Alla vigilia del consiglio di Lussemburgo l’Europa arriva divisa in due. Da un lato i sostenitori del piano UE, con la Francia capofila, e dall’altro Italia e 9 paesi dell'ex Europa dell'Est che chiedo più tempo per negoziare il pacchetto e un minor onere per l'industria
“La richiesta italiana di avere più tempo per approfondire il tema dei costi per la riduzione dell’anidride carbonica è stata condivisa da altri nove. Non c’è quindi nessun isolamento dell’Italia in Europa”. Così il premier Silvio Berlusconi ha risposto alle critiche avanzate in questi giorni da più fronti in merito alla posizione assunta dal Governo sul pacchetto clima. Ed è questo il terreno su cui su cui si aprirà il vertice dei 27 ministri dell’Ambiente UE oggi a Lussemburgo e che fin dalle prime battute si preannuncia serrato. All’appuntamento l’Italia si presenterà con la proposta di una “clausola di revisione” che consenta l’aggiustamento delle misure alla luce di una nuova valutazione di impatto, ma soprattutto che tenga conto dell’evoluzione dell’attuale crisi finanziaria ed economica mondiale. Secondo l’esecutivo l’analisi dovrà fare riferimento a due criteri ben precisi: “la promozione di misure analoghe o comparabili da parte delle più importanti economie extra europee quali Stati Uniti, Giappone, Canada, Cina, India, e Brasile; e gli effetti sulla competitività dell’economia europea nei mercati globali”.
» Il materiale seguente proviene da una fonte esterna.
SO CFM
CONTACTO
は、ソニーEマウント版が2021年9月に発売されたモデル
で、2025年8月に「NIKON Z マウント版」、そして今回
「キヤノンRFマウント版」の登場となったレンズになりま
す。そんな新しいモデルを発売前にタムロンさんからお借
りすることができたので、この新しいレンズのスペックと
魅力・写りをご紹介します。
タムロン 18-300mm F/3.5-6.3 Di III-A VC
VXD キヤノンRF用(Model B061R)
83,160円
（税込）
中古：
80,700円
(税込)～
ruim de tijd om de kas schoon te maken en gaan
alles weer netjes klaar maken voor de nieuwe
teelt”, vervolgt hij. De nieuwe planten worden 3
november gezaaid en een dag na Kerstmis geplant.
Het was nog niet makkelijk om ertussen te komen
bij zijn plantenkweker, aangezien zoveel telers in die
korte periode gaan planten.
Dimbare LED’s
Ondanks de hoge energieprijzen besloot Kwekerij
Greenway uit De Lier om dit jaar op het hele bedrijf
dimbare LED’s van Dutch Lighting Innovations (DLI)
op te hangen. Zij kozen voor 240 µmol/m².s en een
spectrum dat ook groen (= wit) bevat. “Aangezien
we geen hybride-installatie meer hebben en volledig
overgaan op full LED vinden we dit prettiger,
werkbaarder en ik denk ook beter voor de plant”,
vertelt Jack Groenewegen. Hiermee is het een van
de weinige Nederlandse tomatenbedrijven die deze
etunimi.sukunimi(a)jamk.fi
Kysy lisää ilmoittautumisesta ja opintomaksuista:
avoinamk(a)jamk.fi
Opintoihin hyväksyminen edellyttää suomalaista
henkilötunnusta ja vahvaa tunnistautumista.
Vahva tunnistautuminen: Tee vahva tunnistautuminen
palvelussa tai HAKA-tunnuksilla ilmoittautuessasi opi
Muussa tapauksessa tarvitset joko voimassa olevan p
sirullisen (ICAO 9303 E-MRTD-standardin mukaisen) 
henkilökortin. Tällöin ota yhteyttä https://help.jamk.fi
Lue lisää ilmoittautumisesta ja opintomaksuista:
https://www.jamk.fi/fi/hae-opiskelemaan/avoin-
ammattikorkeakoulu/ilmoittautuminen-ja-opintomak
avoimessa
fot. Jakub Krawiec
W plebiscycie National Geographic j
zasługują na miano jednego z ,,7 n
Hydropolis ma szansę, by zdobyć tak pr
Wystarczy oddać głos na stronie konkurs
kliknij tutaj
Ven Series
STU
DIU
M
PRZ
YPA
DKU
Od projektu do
L’indagine “efficacia-costi” – da effettuare nel 2009 e per una durata di 12-15 mesi – è dunque la condizione vincolante imposta dal governo italiano, ma sui cui si sono trovati d’accordo anche altri nove Stati UE. La Polonia insieme a Repubblica Ceca, Ungheria, Estonia, Lettonia, Lituania, Romania, Bulgaria e Slovacchia avevano già manifestato il loro disaccordo ai costi del piano, e il Governo di Varsavia si è detto pronto a presentare al meeting di Lussemburgo una sua controproposta che consenta “ai paesi più poveri di sopravvivere”. A sostenere invece con decisione la bozza UE la presidenza di turno francese che, in accordo con la Commissione europea, è intenzionata a chiudere la questione nel prossimo consiglio di dicembre. Stesso fronte per Spagna e Germania, la prima dichiarandosi pronta a rispettare gli impegni di riduzione di CO2 sia sul versante economico che tecnologico ed a investire massicciamente sulle energie rinnovabili, la seconda spingendo sulla chiusura di un accordo entro la fine dell’anno, ma che sappia tener conto delle esigenze della sua forte industria.